Could you retype all of the records exactly, leaving out every picture?
======== SUPPLIED RECORDS ========
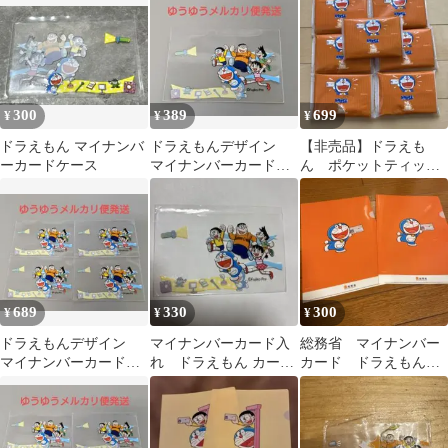
300
389
699
¥
¥
¥
ドラえもん マイナンバ
ドラえもんデザイン
【非売品】ドラえも
ーカードケース
マイナンバーカードケ
ん ポケットティッシ
ース
ュ
689
330
300
¥
¥
¥
ドラえもんデザイン
マイナンバーカード入
総務省 マイナンバー
マイナンバーカードケ
れ ドラえもん カード
カード ドラえもん
ース4枚
ケース
クリアファイル2枚セッ
ト A4サイズ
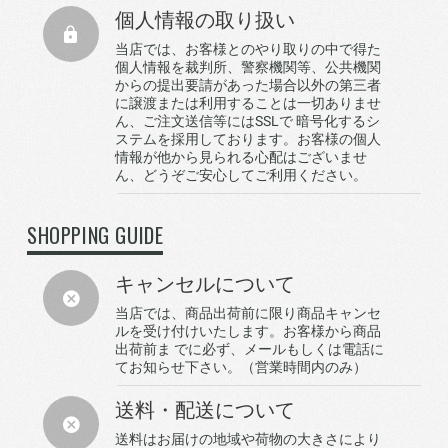
個人情報の取り扱い
当店では、お客様とのやり取りの中で得た
個人情報を裁判所、警察機関等、公共機関
からの提出要請があった場合以外の第三者
に譲渡または利用することは一切ありませ
ん、ご注文送信等にはSSLで 暗号化するシ
ステムを採用しております。お客様の個人
情報が他から見られる心配はございませ
ん、どうぞご安心してご利用ください。
SHOPPING GUIDE
キャンセルについて
当店では、商品出荷前に限り商品キャンセ
ルを受け付けいたします。お客様から商品
出荷前ま でに必ず、メールもしくは電話に
てお知らせ下さい。（営業時間内のみ）
送料・配送について
送料はお届けの地域や荷物の大きさにより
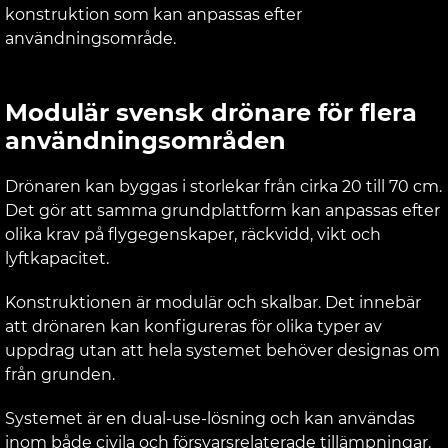
konstruktion som kan anpassas efter
användningsområde.
Modulär svensk drönare för flera
användningsområden
Drönaren kan byggas i storlekar från cirka 20 till 70 cm.
Det gör att samma grundplattform kan anpassas efter
olika krav på flygegenskaper, räckvidd, vikt och
lyftkapacitet.
Konstruktionen är modulär och skalbar. Det innebär
att drönaren kan konfigureras för olika typer av
uppdrag utan att hela systemet behöver designas om
från grunden.
Systemet är en dual-use-lösning och kan användas
inom både civila och försvarsrelaterade tillämpningar.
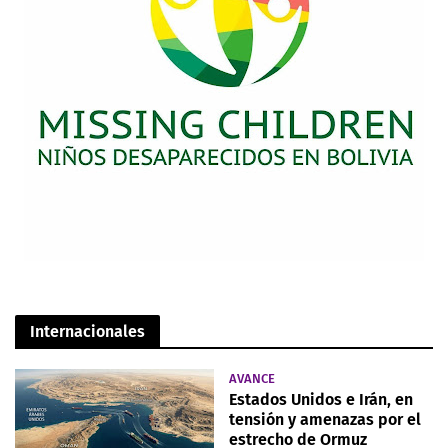
Internacionales
AVANCE
Estados Unidos e Irán, en
tensión y amenazas por el
estrecho de Ormuz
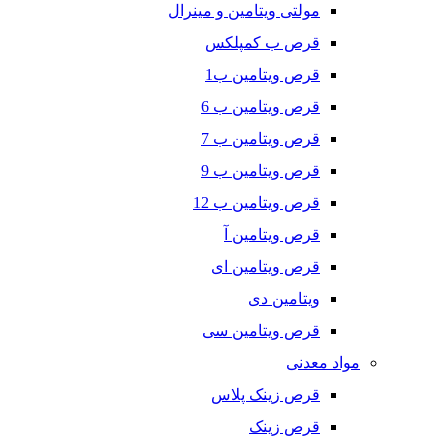
مولتی ویتامین و مینرال
قرص ب کمپلکس
قرص ویتامین ب1
قرص ویتامین ب 6
قرص ویتامین ب 7
قرص ویتامین ب 9
قرص ویتامین ب 12
قرص ویتامین آ
قرص ویتامین ای
ویتامین دی
قرص ویتامین سی
مواد معدنی
قرص زینک پلاس
قرص زینک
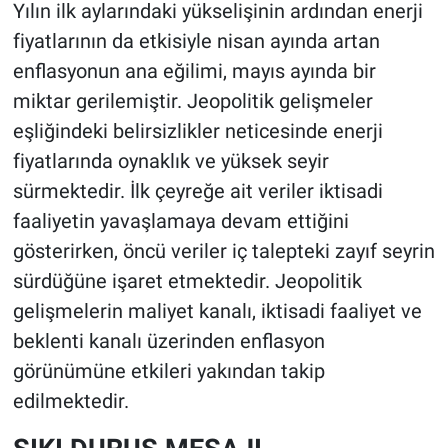
Yılın ilk aylarındaki yükselişinin ardından enerji
fiyatlarının da etkisiyle nisan ayında artan
enflasyonun ana eğilimi, mayıs ayında bir
miktar gerilemiştir. Jeopolitik gelişmeler
eşliğindeki belirsizlikler neticesinde enerji
fiyatlarında oynaklık ve yüksek seyir
sürmektedir. İlk çeyreğe ait veriler iktisadi
faaliyetin yavaşlamaya devam ettiğini
gösterirken, öncü veriler iç talepteki zayıf seyrin
sürdüğüne işaret etmektedir. Jeopolitik
gelişmelerin maliyet kanalı, iktisadi faaliyet ve
beklenti kanalı üzerinden enflasyon
görünümüne etkileri yakından takip
edilmektedir.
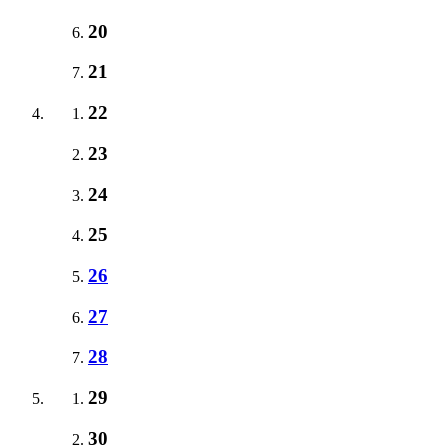
20
21
22
23
24
25
26
27
28
29
30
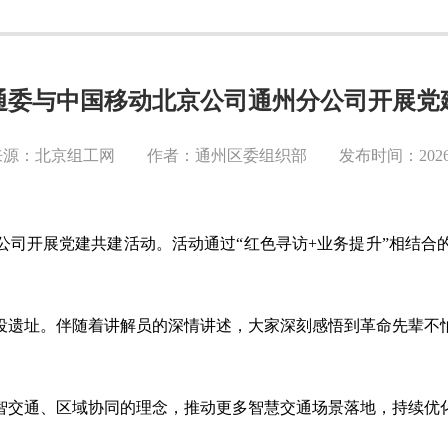
通委与中国移动北京公司通州分公司开展党
源：北京组工网 作者：通州区委组织部 发布时间：2026-0
公司开展党建共建活动。活动通过
“红色寻访+业务提升”相结
役遗址。伴随着讲解员的深情讲述，大家深刻感悟到革命先辈不
智交通、区域协同的理念，推动更多智慧交通场景落地，持续优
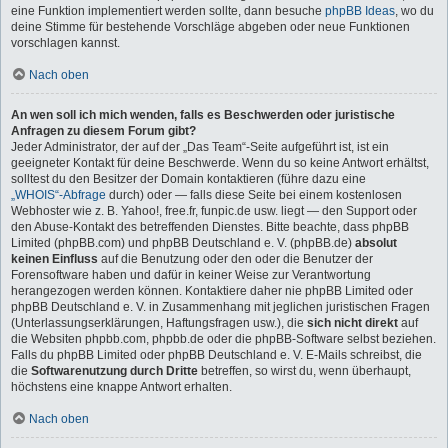
eine Funktion implementiert werden sollte, dann besuche
phpBB Ideas
, wo du
deine Stimme für bestehende Vorschläge abgeben oder neue Funktionen
vorschlagen kannst.
Nach oben
An wen soll ich mich wenden, falls es Beschwerden oder juristische
Anfragen zu diesem Forum gibt?
Jeder Administrator, der auf der „Das Team“-Seite aufgeführt ist, ist ein
geeigneter Kontakt für deine Beschwerde. Wenn du so keine Antwort erhältst,
solltest du den Besitzer der Domain kontaktieren (führe dazu eine
„WHOIS“-Abfrage
durch) oder — falls diese Seite bei einem kostenlosen
Webhoster wie z. B. Yahoo!, free.fr, funpic.de usw. liegt — den Support oder
den Abuse-Kontakt des betreffenden Dienstes. Bitte beachte, dass phpBB
Limited (phpBB.com) und phpBB Deutschland e. V. (phpBB.de)
absolut
keinen Einfluss
auf die Benutzung oder den oder die Benutzer der
Forensoftware haben und dafür in keiner Weise zur Verantwortung
herangezogen werden können. Kontaktiere daher nie phpBB Limited oder
phpBB Deutschland e. V. in Zusammenhang mit jeglichen juristischen Fragen
(Unterlassungserklärungen, Haftungsfragen usw.), die
sich nicht direkt
auf
die Websiten phpbb.com, phpbb.de oder die phpBB-Software selbst beziehen.
Falls du phpBB Limited oder phpBB Deutschland e. V. E-Mails schreibst, die
die
Softwarenutzung durch Dritte
betreffen, so wirst du, wenn überhaupt,
höchstens eine knappe Antwort erhalten.
Nach oben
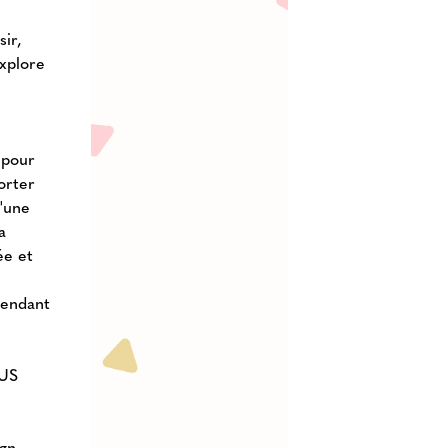
sir,
explore
 pour
orter
'une
a
ée et
pendant
LUS
ign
========
FINISHED TASK —
300
389
699
¥
¥
¥
ドラえもん マイナンバ
ドラえもんデザイン
【非売品】ドラえも
ーカードケース
マイナンバーカードケ
ん ポケットティッシ
ース
ュ
689
330
300
¥
¥
¥
ドラえもんデザイン
マイナンバーカード入
総務省 マイナンバー
マイナンバーカードケ
れ ドラえもん カード
カード ドラえもん
ース4枚
ケース
クリアファイル2枚セッ
ト A4サイズ
個人情報の取り扱い
当店では、お客様とのやり取りの中で得た
個人情報を裁判所、警察機関等、公共機関
からの提出要請があった場合以外の第三者
に譲渡または利用することは一切ありませ
ん、ご注文送信等にはSSLで 暗号化するシ
ステムを採用しております。お客様の個人
情報が他から見られる心配はございませ
ん、どうぞご安心してご利用ください。
SHOPPING GUIDE
キャンセルについて
当店では、商品出荷前に限り商品キャンセ
ルを受け付けいたします。お客様から商品
出荷前ま でに必ず、メールもしくは電話に
てお知らせ下さい。（営業時間内のみ）
送料・配送について
送料はお届けの地域や荷物の大きさにより
konstruktion som kan anpassas efter
användningsområde.
Modulär svensk drönare för flera
användningsområden
Drönaren kan byggas i storlekar från cirka 20 till 70 cm.
Det gör att samma grundplattform kan anpassas efter
olika krav på flygegenskaper, räckvidd, vikt och
lyftkapacitet.
Konstruktionen är modulär och skalbar. Det innebär
att drönaren kan konfigureras för olika typer av
uppdrag utan att hela systemet behöver designas om
från grunden.
Systemet är en dual-use-lösning och kan användas
inom både civila och försvarsrelaterade tillämpningar.
Internacionales
AVANCE
Estados Unidos e Irán, en
tensión y amenazas por el
estrecho de Ormuz
مولتی ویتامین و مینرال
قرص ب کمپلکس
قرص ویتامین ب1
قرص ویتامین ب 6
قرص ویتامین ب 7
قرص ویتامین ب 9
قرص ویتامین ب 12
قرص ویتامین آ
قرص ویتامین ای
ویتامین دی
قرص ویتامین سی
مواد معدنی
قرص زینک پلاس
قرص زینک
Yılın ilk aylarındaki yükselişinin ardından enerji
fiyatlarının da etkisiyle nisan ayında artan
enflasyonun ana eğilimi, mayıs ayında bir
miktar gerilemiştir. Jeopolitik gelişmeler
eşliğindeki belirsizlikler neticesinde enerji
fiyatlarında oynaklık ve yüksek seyir
sürmektedir. İlk çeyreğe ait veriler iktisadi
faaliyetin yavaşlamaya devam ettiğini
gösterirken, öncü veriler iç talepteki zayıf seyrin
sürdüğüne işaret etmektedir. Jeopolitik
gelişmelerin maliyet kanalı, iktisadi faaliyet ve
beklenti kanalı üzerinden enflasyon
görünümüne etkileri yakından takip
edilmektedir.
20
21
22
23
24
25
26
27
28
29
30
通委与中国移动北京公司通州分公司开展党
源：北京组工网 作者：通州区委组织部 发布时间：2026-0
公司开展党建共建活动。活动通过
“红色寻访+业务提升”相结
役遗址。伴随着讲解员的深情讲述，大家深刻感悟到革命先辈不
智交通、区域协同的理念，推动更多智慧交通场景落地，持续优
eine Funktion implementiert werden sollte, dann besuche
phpBB Ideas
, wo du
deine Stimme für bestehende Vorschläge abgeben oder neue Funktionen
vorschlagen kannst.
Nach oben
An wen soll ich mich wenden, falls es Beschwerden oder juristische
Anfragen zu diesem Forum gibt?
Jeder Administrator, der auf der „Das Team“-Seite aufgeführt ist, ist ein
geeigneter Kontakt für deine Beschwerde. Wenn du so keine Antwort erhältst,
solltest du den Besitzer der Domain kontaktieren (führe dazu eine
„WHOIS“-Abfrage
durch) oder — falls diese Seite bei einem kostenlosen
Webhoster wie z. B. Yahoo!, free.fr, funpic.de usw. liegt — den Support oder
den Abuse-Kontakt des betreffenden Dienstes. Bitte beachte, dass phpBB
Limited (phpBB.com) und phpBB Deutschland e. V. (phpBB.de)
absolut
keinen Einfluss
auf die Benutzung oder den oder die Benutzer der
Forensoftware haben und dafür in keiner Weise zur Verantwortung
herangezogen werden können. Kontaktiere daher nie phpBB Limited oder
phpBB Deutschland e. V. in Zusammenhang mit jeglichen juristischen Fragen
(Unterlassungserklärungen, Haftungsfragen usw.), die
sich nicht direkt
auf
die Websiten phpbb.com, phpbb.de oder die phpBB-Software selbst beziehen.
Falls du phpBB Limited oder phpBB Deutschland e. V. E-Mails schreibst, die
die
Softwarenutzung durch Dritte
betreffen, so wirst du, wenn überhaupt,
höchstens eine knappe Antwort erhalten.
Nach oben
sir,
explore
 pour
orter
'une
a
ée et
pendant
LUS
ign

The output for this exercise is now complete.